Capture the grey economy
JAMAICA must pull the informal economy into the mainstream to help ease its huge debt burden, according to a World Bank official.
The World Bank’s representative for Jamaica (along with Guyana, Suriname and Trinidad and Tobago), Giorgio Valentini, suggested that comprehensive reforms could include an “all-inclusive electronic platform, which does not allow for the survival of illegal/irregular cash-based activities, many of them linked to organised crime”.
“With more of the population accounted for and traceable by electronic means, revenues from taxation should become more robust and the administration of state functions for efficient,” he told the Business Observer. “These savings are likely to be quite significant even before other adjustments take effect.”

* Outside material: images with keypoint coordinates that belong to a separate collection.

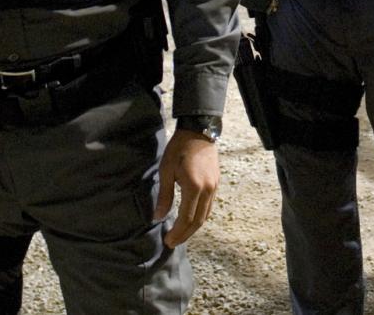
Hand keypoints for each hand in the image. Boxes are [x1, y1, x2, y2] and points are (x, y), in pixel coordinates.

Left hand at [155, 129, 218, 246]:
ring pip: (205, 216)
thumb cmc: (179, 149)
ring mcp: (214, 188)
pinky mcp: (215, 184)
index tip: (168, 241)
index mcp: (193, 187)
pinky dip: (200, 217)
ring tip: (180, 235)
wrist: (198, 131)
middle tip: (173, 243)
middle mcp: (207, 190)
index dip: (177, 232)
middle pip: (198, 221)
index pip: (186, 218)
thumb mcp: (166, 171)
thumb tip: (158, 217)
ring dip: (193, 228)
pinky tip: (190, 220)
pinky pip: (208, 207)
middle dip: (185, 234)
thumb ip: (164, 195)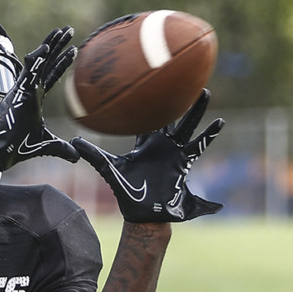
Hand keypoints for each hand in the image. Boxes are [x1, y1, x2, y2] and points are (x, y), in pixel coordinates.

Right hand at [0, 27, 78, 169]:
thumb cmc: (17, 146)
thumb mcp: (46, 145)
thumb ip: (61, 149)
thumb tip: (76, 155)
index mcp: (35, 98)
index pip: (51, 76)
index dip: (62, 63)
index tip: (74, 50)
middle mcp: (30, 89)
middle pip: (47, 62)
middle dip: (58, 45)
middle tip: (69, 30)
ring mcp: (24, 88)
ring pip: (39, 61)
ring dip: (51, 45)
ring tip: (62, 31)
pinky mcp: (20, 91)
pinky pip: (29, 71)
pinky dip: (38, 59)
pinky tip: (47, 48)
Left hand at [72, 90, 224, 221]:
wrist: (143, 213)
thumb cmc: (126, 192)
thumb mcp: (108, 169)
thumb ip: (93, 155)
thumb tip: (73, 141)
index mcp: (144, 143)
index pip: (147, 118)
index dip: (149, 102)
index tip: (152, 82)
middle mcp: (161, 145)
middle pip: (171, 116)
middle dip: (176, 99)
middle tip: (182, 78)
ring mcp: (174, 152)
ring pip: (187, 126)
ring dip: (196, 110)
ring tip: (204, 92)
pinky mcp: (184, 162)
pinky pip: (198, 145)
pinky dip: (208, 135)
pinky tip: (219, 123)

The World Bank is rendering technical assistance to the Government as it works through its national debt management strategy, while the multilateral agency see its “primary role as ongoing creative and constructive engagement to identify the most practical and sustainable systemic obstructions to growth”.
“We hope that based on this dialogue and these consultations specific initiatives will emerge through forums, projects and programmes, and with that the identification of any requisite funding… which may or may not be provided by the World Bank,” Valentini said. “One extremely powerful resource that we make available to middle income countries is our expertise in the development, growth and maintenance of Public-Private-Partnerships (PPP).”
Valentini said he is very optimistic about Jamaica’s growth prospects, but he thinks the country now needs to “identify innovative and, where necessary, disruptive opportunities to unlock its latent potential for growth”.
His view of public sector transformation also includes the digitalising all records for a truly paperless administration to forge a model that is truly citizen and business-centric, which he believes can bring with it the significant collateral benefits of thousands of part-time jobs and skills-building for students and otherwise unemployed young citizens.
“This is possible by using an e-Government framework supported by the private sector that, in addition to increase efficiencies and service delivery, it will create new ICT skills and jobs in the government and in the private sector,” Valentini said. “Transitioning to a cashless economy would bring enormous social and economic benefits.
“With all vendors using an electronic point of sale mechanism, the use of cash will be limited, thereby increasing the capillarity of ICT into the system that would, among other things, increase productivity and reduce the levels of risk and often crime associated with the transportation of cash,” he added. “Perhaps most importantly, a cashless economy would facilitate Jamaica’s further integration into the global economy. Based on their predisposition to adapt more rapidly to new technologies, the youth of Jamaica would be key beneficiaries of this move.”